Visegrad threatens veto against any Brexit deal restricting free movement

Visegrad threatens veto against any Brexit deal restricting free movement
The Brexit threat to workers from the region provokes a rare point of full agreement amongst Visegrad leaders
By bne IntelliNews September 19, 2016

Slovakia and its Visegrad peers are ready to protect the rights of their citizens living and working in the UK and will veto any Brexit deal that would restrict the free movement of labour, Slovak Prime Minister Robert Fico said on September 17.

European Union leaders met in Bratislava on September 16 at an informal summit, the first since Britain voted to leave the union. Slovakia took over the EU’s rotating presidency on July 1.

Whilst the likes of Hungary and Poland had threatened ahead of the summit to launch a "revolution" within the bloc, the meetings went quietly for the most part, as Brussels had hoped. It was only the idea of a Brexit that would threaten to restrict the thousands of workers from Visegrad that produced any real drama.

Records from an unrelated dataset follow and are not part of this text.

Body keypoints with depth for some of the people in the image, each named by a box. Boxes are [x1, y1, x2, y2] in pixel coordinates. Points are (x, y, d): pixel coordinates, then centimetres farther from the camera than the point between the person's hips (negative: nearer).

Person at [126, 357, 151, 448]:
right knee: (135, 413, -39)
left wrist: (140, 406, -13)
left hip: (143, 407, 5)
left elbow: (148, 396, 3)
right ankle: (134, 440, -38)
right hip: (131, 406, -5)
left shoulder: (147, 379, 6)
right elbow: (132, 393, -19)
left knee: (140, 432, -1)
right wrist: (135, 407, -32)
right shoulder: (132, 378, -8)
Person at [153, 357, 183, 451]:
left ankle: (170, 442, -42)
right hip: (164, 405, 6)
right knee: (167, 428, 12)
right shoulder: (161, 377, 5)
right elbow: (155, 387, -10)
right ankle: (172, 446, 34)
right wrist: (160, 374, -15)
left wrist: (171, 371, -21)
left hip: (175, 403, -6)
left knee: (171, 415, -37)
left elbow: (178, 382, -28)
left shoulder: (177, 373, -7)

The Slovak government and its peers in the Czech Republic, Hungary and Poland - want a guarantee that their nationals “are equal” before agreeing to any Brexit deal, Fico said. “The V4 countries will be uncompromising. Unless we feel a guarantee that these people (living and working in Britain) are equal, we will veto any agreement between the EU and Britain,” Fico told Reuters in an interview.

“I think Britain knows this is an issue for us where there's no room for compromise,” Fico added. Ahead of the UK referendum in June, then British PM David Cameron had toured Visegrad in a bid to sell the introduction of some limits on welfare benefits for EU nationals in Britain.

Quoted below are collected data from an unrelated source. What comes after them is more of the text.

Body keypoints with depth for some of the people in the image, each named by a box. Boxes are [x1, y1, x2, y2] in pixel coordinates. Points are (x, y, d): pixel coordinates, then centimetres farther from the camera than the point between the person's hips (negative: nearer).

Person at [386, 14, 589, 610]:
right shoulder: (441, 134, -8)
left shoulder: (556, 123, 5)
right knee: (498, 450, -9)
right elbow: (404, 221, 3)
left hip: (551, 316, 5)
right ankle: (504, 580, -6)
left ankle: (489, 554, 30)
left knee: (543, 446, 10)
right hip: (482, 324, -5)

The Central European countries somewhat unwillingly agreed in the hope Brexit could be averted. However, now that they are due to lose their political ally against the German/French axis within the EU, they have little motivation to compromise. The Visegrad states will not allow their nationals to become “second-class citizens,” the Slovak premier thundered.

Continuing, Fico said the group of four - which in reality find it difficult to establish agreement on most issues - will continue to defend common positions. The region's stance is sometimes more “pragmatic” than other EU nations owing to the four states’ history since the World War II and the collapse of the communist bloc, he claimed.

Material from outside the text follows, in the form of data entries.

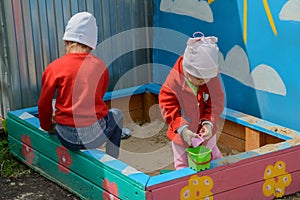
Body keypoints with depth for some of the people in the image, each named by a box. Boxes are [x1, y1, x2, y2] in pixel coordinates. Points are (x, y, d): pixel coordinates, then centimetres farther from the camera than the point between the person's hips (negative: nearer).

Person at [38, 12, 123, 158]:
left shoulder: (54, 68, -6)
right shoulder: (100, 66, -1)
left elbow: (43, 104, 1)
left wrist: (46, 127, 20)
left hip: (67, 138, 0)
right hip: (95, 136, 0)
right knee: (117, 114, 33)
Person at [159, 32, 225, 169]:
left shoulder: (212, 79, -17)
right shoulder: (173, 83, -26)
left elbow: (216, 104, -11)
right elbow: (169, 109, -24)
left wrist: (209, 123, -25)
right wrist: (182, 129, -33)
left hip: (206, 132, 2)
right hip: (182, 135, -2)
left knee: (213, 158, 23)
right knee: (183, 164, 14)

The Slovak PM said he wants to see more steps on migration in the new road map the EU is drawing up for the post Brexit period. The UK is understood to be intending to formally start the process of leaving the bloc early next year. 

The Visegrad countries have been among the harshest critics of EU migration and refugee policy. Slovakia has launched a suit in the European Court of Justice against the way mandatory migrant quotas were passed by the European Council.

“Migration policy should be based on the principle of the “flexible solidarity,” the Visegrad Four said in a joint statement presented at the Bratislava summit. "This concept should enable Member States to decide on specific forms of contribution taking into account their experience and potential. Furthermore any distribution mechanism should be voluntary,” the statement reads.